Libya's leadership condemned yesterday's brazen attack in which two people reportedly died and more than 50 were wounded, and vowed to carry on.


The attack saw militia members backed by truck-mounted anti-aircraft guns, mortars and rocket fire raid the parliament building in the heart of Tripoli, sending lawmakers fleeing for their lives as gunmen ransacked the legislature.


Hours later, a commander in the military police in Libya read a statement announcing the suspension of parliament on behalf of a group led by general Khalifa Hifter, a one-time rebel commander who said the US had backed his efforts to topple Gadhafi in the 1990s.


Mokhtar Farnana, speaking on a Libyan television channel on behalf of Hifter's group, said it assigned a 60-member constituent's assembly to take over for parliament. Farnana said Libya's current government would act on as an emergency Cabinet, without elaborating.


Farnana, who is in charge of prisons operated by the military police, said forces loyal to Hifter carried out yesterday's attack, insisting it was not a coup, but a battle by 'the people's choice'.


'We announce to the world that the country can't be a breeding ground or an incubator for terrorism,' said Farnana, who wore a military uniform and sat in front of Libya's flag.


Libya's interim government condemned the attack on parliament in a statement issued yesterday, and largely ignored the declaration by the general's group.

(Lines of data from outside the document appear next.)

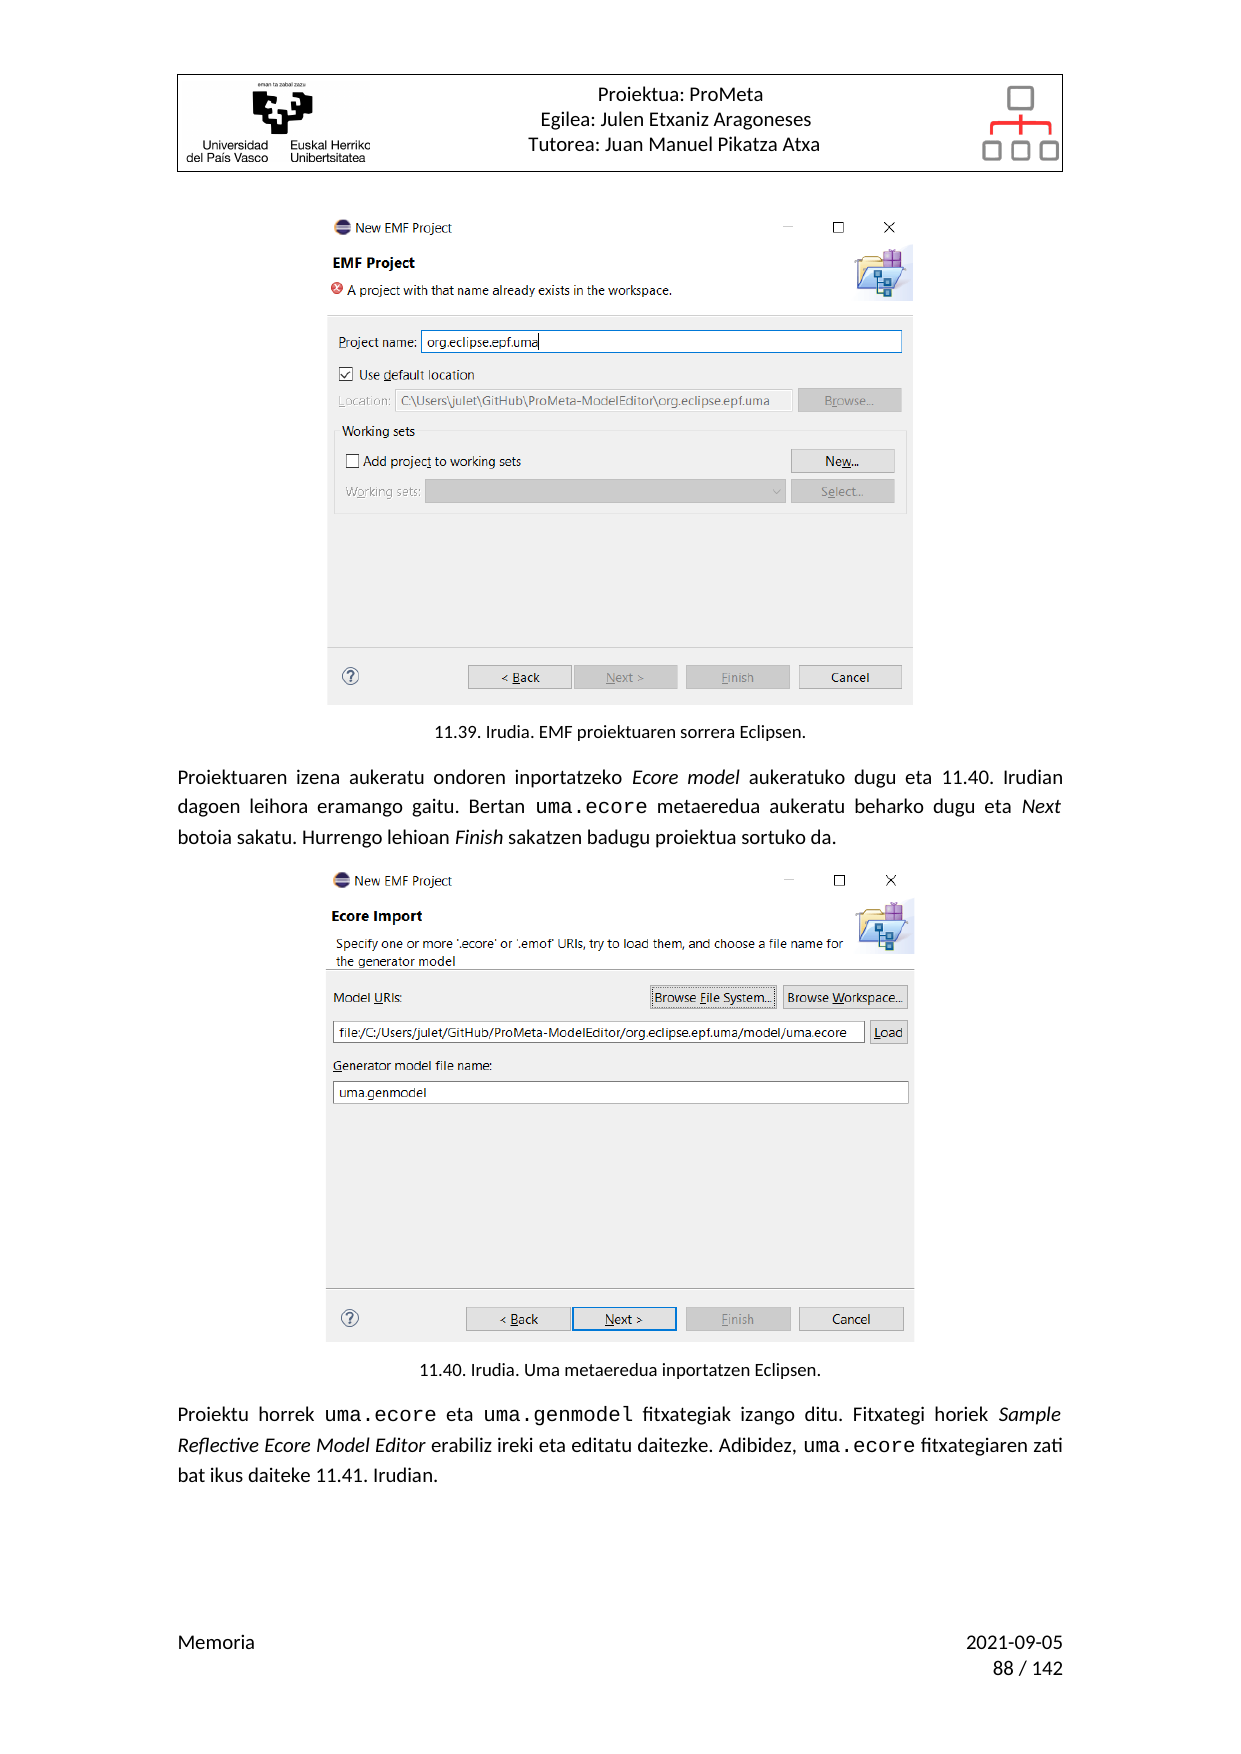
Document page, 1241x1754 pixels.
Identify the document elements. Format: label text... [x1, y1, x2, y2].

picture [325, 865, 915, 1342]
picture [978, 80, 1060, 162]
picture [327, 213, 913, 705]
text 11.9. Irudia. Uma metaeredua inportatzen Eclipsen. [177, 1358, 1063, 1381]
picture [182, 81, 370, 162]
text Proiektu horrek uma.ecore eta uma.genmodel fitxategiak izango ditu. Fitxategi horiek Sample Reflective Ecore Model Editor erabiliz ireki eta editatu daitezke. Adibidez, uma.ecore fitxategiaren zati bat ikus daiteke 11.10. Irudian. [177, 1402, 1063, 1487]
text Proiektuaren izena aukeratu ondoren inportatzeko Ecore model aukeratuko dugu eta 11.9. Irudian dagoen leihora eramango gaitu. Bertan uma.ecore metaeredua aukeratu beharko dugu eta Next botoia sakatu. Hurrengo lehioan Finish sakatzen badugu proiektua sortuko da. [177, 764, 1063, 849]
text 11.8. Irudia. EMF proiektuaren sorrera Eclipsen. [177, 721, 1063, 744]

'The government condemns the expression of political opinion through the use of armed force,' Libyan Justice Minister Salah al-Marghani said in a statement. 'It calls for an immediate end of the use the military arsenal ... and calls on all sides to resort to dialogue and reconciliation.'


Authorities seemed determined to convey a message of business-as-usual. Libyan news agency LANA cited the Ministry of Education as denying that high school end-of-tern exams were suspended. The ministry urged students to go to school as normal.


The attack on parliament followed an assault Friday by Hifter's forces on Islamist militias in the restive eastern city of Benghazi, which authorities said killed 70 people.


Yesterday's attack in Tripoli targeted the Islamist lawmakers and officials Hifter blames for allowing extremists to hold the country ransom, his spokesman Mohammed al-Hegazi told Libyan television station al-Ahrar.


'This parliament is what supports these extremist Islamist entities,' al-Hegazi said. 'The aim was to arrest these Islamist bodies who wear the cloak of politics.'


Libyan officials believe members of the al-Qaaqaa and Sawaaq militias - the largest in Tripoli - backed Hifter, even though they operate under a government mandate.


Since Gadhafi's overthrow, Libya's army and police have relied on the country's myriad of militias, the heavily armed groups formed around ethnic identity, hometowns and religion that emerged from the rebel factions that toppled Gadhafi.


Bringing the militias under control has been one of the greatest challenges for Libya's successive interim governments, one they largely failed at as militias have seized oil terminals and even kidnapped a former prime minister, seemingly at will.


Libya's legislature is divided between Islamist and non-Islamist factions, with rival militias lining up behind them. Recently, Islamists backed the naming of a new prime minister amid walkouts from non-Islamists, who said the new government would be illegitimate.


It's not clear which militias and political leaders support Hifter, but his offensive taps into a wider disenchantment among Libyans with its virtually powerless government.


Backers include members of a federalist group that had declared an autonomous eastern government and seized the region's oil terminals and ports for months, demanding a bigger share of oil revenue.